BRANO FORNITO.

○ ○ ○ ○ ○ ○ ○

In definitiva, la prepotenza politica si manifesta in forme di esclusione e marginalizzazione di particolari gruppi sociali non integrabili nel modello tecno-nichilista.

Giungiamo così al cuore politico del volume, che ruota attorno all'idea di libertà, o meglio intorno alla questione su quale libertà si configuri nel capitalismo tecno-nichilista, in cui il legame sociale si configura in una "società orizzontale" (p. 276), caratterizzata dallo slittamento dal rapporto di fiducia a quello di fidelizzazione, dalla confusione e dalla contaminazione, dalla rivalità e dalla violenza latente.

La posizione di Magatti sulla libertà contemporanea è molto esplicita; essa è descritta come una dimensione immaginaria: "l'individuo contemporaneo ama fantasticare circa la propria libertà, rifuggendo il confronto con la realtà così come esiste, considerandola nient'altro che l'espressione di una qualche forma di autorità, che per principio, va rifiutata" (p. 353), dal momento che vige una situazione di (pre-) potenza diffusa. In effetti, la possibilità di scelta nel capitalismo tecno-nichilista, si presenta, in molti casi, molto alterata: il contesto socio-politico appare come un mondo bio-politico, bi-polarizzato, in cui si verificano incomunicabilità profonde tra sfera della ragione (logos) e sfera emotiva (pathos), tra individuo e gruppo, tra movimento e trascendenza, tra eccesso di stimoli e dispersione del Sè, tra performance e inadeguatezza. "Il capitalismo", afferma efficacemente Magatti, "scrive una nuova tappa della sua storia cercando di costruire un'alleanza tra uno sviluppo tecnico straordinario e una cultura nichilista che accetta la polverizzazione di qualunque significato. Ne dovrebbe derivare il regno della libertà. Ma così non è, perché il gusto viene educato, l'emozione provocata, il corpo sanitarizzato. E così l'Io contemporaneo, che si pretende indiscutibilmente libero nell'inseguire il proprio desiderio (che non conosce), si trova invischiato in sabbie mobili che sfuggono alla sua comprensione" (p. 352).

Quella del capitalismo tecno-nichilista è, dunque, una libertà immaginaria, perché priva di elementi fondamentali come la compiuta soggettività, la spiritualità e l'autonomia collettiva. Senza tali elementi non c'è creazione di senso, poiché questa dipende, come ha insegnato Castoriadis (altro riferimento importante che attraversa tutto il volume), da una creazione collettiva e non individuale di significati.

Esistono possibilità di andare oltre i limiti del capitalismo tecno-nichilista e della sua libertà immaginaria? Si può accedere a un nuovo immaginario di libertà? L'autore prova, nella parte conclusiva, a fornire alcune tracce, alcuni percorsi, all'interno dei quali si può pensare di arrestare la reversibilità del senso del mondo attuale. Egli sottolinea, quindi, la dimensione della sofferenza (pp. 362-366) e la sua possibilità di determinare un prendersi cura, un commuoversi, un compatire, un partecipare; richiama il valore del dialogo e del confronto tra dimensione individuale e "gruppale" (pp. 366-374); invita a recuperare il linguaggio simbolico come elemento di rimodulazione del rapporto tra immanenza e trascendenza (pp. 374-379). È da questi percorsi che possono tornare a essere valorizzate dimensioni della libertà come quelle della fede, della responsabilità, del perdono, che la logica tecno-nichilista ha occultato.

○ ○ ○ ○ ○ ○ ○

MATERIALE FORNITO.
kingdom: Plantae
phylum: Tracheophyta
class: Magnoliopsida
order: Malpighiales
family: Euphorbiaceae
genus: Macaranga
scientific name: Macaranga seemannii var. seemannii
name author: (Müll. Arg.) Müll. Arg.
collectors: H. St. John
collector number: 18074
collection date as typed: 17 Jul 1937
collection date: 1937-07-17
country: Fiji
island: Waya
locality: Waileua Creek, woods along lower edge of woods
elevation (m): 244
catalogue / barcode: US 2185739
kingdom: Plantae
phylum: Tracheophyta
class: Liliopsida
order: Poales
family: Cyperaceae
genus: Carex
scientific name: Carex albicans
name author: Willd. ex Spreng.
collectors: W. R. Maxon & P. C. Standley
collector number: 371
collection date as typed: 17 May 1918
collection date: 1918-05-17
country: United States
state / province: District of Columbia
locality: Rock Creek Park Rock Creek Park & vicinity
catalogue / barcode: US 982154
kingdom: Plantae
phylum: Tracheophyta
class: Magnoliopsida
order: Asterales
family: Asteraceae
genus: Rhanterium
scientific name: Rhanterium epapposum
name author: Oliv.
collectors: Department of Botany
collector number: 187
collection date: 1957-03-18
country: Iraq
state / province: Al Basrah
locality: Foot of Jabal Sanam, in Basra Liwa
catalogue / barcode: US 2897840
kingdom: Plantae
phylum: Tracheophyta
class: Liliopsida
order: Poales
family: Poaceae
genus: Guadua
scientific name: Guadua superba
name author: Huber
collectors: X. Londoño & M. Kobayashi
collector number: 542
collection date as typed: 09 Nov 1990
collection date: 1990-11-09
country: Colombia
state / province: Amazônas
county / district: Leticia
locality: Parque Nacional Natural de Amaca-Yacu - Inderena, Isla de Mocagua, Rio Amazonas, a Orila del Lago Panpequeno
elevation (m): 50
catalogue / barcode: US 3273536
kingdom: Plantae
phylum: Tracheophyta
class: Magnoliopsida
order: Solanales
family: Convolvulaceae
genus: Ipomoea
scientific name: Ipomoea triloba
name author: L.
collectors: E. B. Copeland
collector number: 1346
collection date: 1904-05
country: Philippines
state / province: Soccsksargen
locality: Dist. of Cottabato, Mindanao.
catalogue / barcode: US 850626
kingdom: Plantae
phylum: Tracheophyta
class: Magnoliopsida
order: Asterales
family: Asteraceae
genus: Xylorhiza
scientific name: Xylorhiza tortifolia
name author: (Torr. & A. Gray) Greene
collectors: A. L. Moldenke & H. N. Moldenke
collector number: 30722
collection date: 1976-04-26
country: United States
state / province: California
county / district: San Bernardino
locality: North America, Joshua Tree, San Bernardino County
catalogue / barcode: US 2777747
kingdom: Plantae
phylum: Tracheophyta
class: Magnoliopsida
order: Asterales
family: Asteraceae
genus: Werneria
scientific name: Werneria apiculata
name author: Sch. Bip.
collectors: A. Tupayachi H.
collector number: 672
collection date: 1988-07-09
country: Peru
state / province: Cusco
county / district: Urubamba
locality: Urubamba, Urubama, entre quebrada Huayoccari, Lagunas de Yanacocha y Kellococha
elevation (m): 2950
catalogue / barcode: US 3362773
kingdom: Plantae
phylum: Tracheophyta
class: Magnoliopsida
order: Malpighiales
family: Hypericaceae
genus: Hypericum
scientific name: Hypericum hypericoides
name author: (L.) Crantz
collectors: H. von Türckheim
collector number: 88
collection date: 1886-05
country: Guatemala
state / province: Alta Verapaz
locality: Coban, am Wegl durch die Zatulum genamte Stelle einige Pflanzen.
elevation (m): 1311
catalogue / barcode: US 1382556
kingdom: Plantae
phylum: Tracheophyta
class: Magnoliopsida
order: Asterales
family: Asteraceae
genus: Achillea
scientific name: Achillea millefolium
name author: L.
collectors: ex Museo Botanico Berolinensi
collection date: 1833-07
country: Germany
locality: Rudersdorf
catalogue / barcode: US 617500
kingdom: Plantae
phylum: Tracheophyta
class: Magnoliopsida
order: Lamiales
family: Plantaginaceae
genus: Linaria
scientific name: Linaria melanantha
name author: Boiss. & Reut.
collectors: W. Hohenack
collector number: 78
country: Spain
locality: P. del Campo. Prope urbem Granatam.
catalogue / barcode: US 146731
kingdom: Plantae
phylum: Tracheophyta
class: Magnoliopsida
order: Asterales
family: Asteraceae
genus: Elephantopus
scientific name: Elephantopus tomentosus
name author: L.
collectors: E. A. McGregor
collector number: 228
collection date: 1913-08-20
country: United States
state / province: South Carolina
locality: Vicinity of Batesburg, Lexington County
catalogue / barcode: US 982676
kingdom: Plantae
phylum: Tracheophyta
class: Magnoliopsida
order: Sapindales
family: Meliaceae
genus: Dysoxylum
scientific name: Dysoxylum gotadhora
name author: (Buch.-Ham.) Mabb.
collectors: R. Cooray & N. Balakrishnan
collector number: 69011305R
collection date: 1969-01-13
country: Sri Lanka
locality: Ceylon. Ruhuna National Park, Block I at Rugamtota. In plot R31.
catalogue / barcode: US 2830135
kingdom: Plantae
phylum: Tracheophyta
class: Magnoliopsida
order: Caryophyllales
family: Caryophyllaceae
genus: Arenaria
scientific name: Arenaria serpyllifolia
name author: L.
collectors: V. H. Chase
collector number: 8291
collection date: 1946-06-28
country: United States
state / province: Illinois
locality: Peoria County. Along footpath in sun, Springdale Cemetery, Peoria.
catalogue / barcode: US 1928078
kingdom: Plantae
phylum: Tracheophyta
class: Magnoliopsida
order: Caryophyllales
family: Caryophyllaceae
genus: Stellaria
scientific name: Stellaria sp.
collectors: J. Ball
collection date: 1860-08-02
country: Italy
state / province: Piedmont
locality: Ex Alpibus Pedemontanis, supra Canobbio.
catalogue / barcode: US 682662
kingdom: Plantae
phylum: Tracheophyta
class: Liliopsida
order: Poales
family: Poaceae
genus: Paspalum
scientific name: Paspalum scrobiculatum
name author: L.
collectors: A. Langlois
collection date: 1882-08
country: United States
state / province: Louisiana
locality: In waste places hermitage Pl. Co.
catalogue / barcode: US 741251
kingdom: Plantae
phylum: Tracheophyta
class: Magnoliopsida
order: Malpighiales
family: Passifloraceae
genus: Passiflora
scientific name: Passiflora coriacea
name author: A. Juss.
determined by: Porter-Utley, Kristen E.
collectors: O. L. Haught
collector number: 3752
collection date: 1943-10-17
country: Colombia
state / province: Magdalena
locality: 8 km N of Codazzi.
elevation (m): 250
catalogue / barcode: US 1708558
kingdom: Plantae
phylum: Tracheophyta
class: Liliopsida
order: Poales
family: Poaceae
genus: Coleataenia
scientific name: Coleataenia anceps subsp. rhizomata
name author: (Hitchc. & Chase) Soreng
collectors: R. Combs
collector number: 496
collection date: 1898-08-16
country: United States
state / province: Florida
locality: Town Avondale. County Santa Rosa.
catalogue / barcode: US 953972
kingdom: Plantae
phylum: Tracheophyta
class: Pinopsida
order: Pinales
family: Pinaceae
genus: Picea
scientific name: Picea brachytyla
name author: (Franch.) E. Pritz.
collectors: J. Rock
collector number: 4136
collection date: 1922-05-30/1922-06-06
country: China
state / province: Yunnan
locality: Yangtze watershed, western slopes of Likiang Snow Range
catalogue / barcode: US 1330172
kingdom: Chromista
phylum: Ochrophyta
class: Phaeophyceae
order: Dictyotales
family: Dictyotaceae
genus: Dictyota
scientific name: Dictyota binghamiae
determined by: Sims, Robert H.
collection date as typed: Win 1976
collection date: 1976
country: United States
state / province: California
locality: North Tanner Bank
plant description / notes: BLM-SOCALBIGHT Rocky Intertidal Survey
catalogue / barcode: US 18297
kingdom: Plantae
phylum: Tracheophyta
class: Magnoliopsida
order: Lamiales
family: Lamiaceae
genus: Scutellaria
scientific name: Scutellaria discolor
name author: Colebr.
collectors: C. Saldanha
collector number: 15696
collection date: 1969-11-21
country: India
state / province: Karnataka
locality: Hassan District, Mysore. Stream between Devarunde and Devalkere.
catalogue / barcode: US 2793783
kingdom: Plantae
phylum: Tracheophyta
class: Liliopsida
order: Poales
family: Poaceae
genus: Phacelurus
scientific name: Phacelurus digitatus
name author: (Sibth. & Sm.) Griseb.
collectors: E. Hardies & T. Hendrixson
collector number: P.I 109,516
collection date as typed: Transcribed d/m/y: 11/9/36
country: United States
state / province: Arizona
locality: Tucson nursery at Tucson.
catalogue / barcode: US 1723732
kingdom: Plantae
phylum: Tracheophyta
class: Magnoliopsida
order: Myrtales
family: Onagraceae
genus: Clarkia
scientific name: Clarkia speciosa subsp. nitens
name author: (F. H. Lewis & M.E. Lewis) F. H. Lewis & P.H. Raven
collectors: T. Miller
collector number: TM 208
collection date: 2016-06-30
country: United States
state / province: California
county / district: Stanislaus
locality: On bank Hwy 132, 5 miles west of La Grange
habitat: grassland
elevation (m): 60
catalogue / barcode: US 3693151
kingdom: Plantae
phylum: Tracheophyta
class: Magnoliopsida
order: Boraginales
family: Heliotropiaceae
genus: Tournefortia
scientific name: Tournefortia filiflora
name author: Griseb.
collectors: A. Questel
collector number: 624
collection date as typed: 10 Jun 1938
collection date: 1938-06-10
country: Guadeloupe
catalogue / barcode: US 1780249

○ ○ ○ ○ ○ ○ ○

COMPITI.
**A.** Per ciascuna delle affermazioni seguenti, indica se concorda con il brano sulla libertà nel capitalismo tecno-nichilista. Rispondi sì o no e cita testualmente le parole del brano che lo stabiliscono.
(i) Magatti descrive la libertà contemporanea come una dimensione immaginaria.
(ii) La creazione di senso dipende da una creazione individuale di significati.
(iii) Nella parte conclusiva l'autore invita a recuperare il linguaggio simbolico.
**B.** Riporta il passo del brano sulla libertà che comincia con "In definitiva, la" e prosegue fino a "nel modello tecno-nichilista.".

ESERCIZIO SVOLTO.
**A.**
(i) Sì: "essa è descritta come una dimensione immaginaria".
(ii) No: "da una creazione collettiva e non individuale di significati".
(iii) Sì: "invita a recuperare il linguaggio simbolico come elemento di rimodulazione del rapporto tra immanenza e trascendenza".

**B.**
In definitiva, la prepotenza politica si manifesta in forme di esclusione e marginalizzazione di particolari gruppi sociali non integrabili nel modello tecno-nichilista.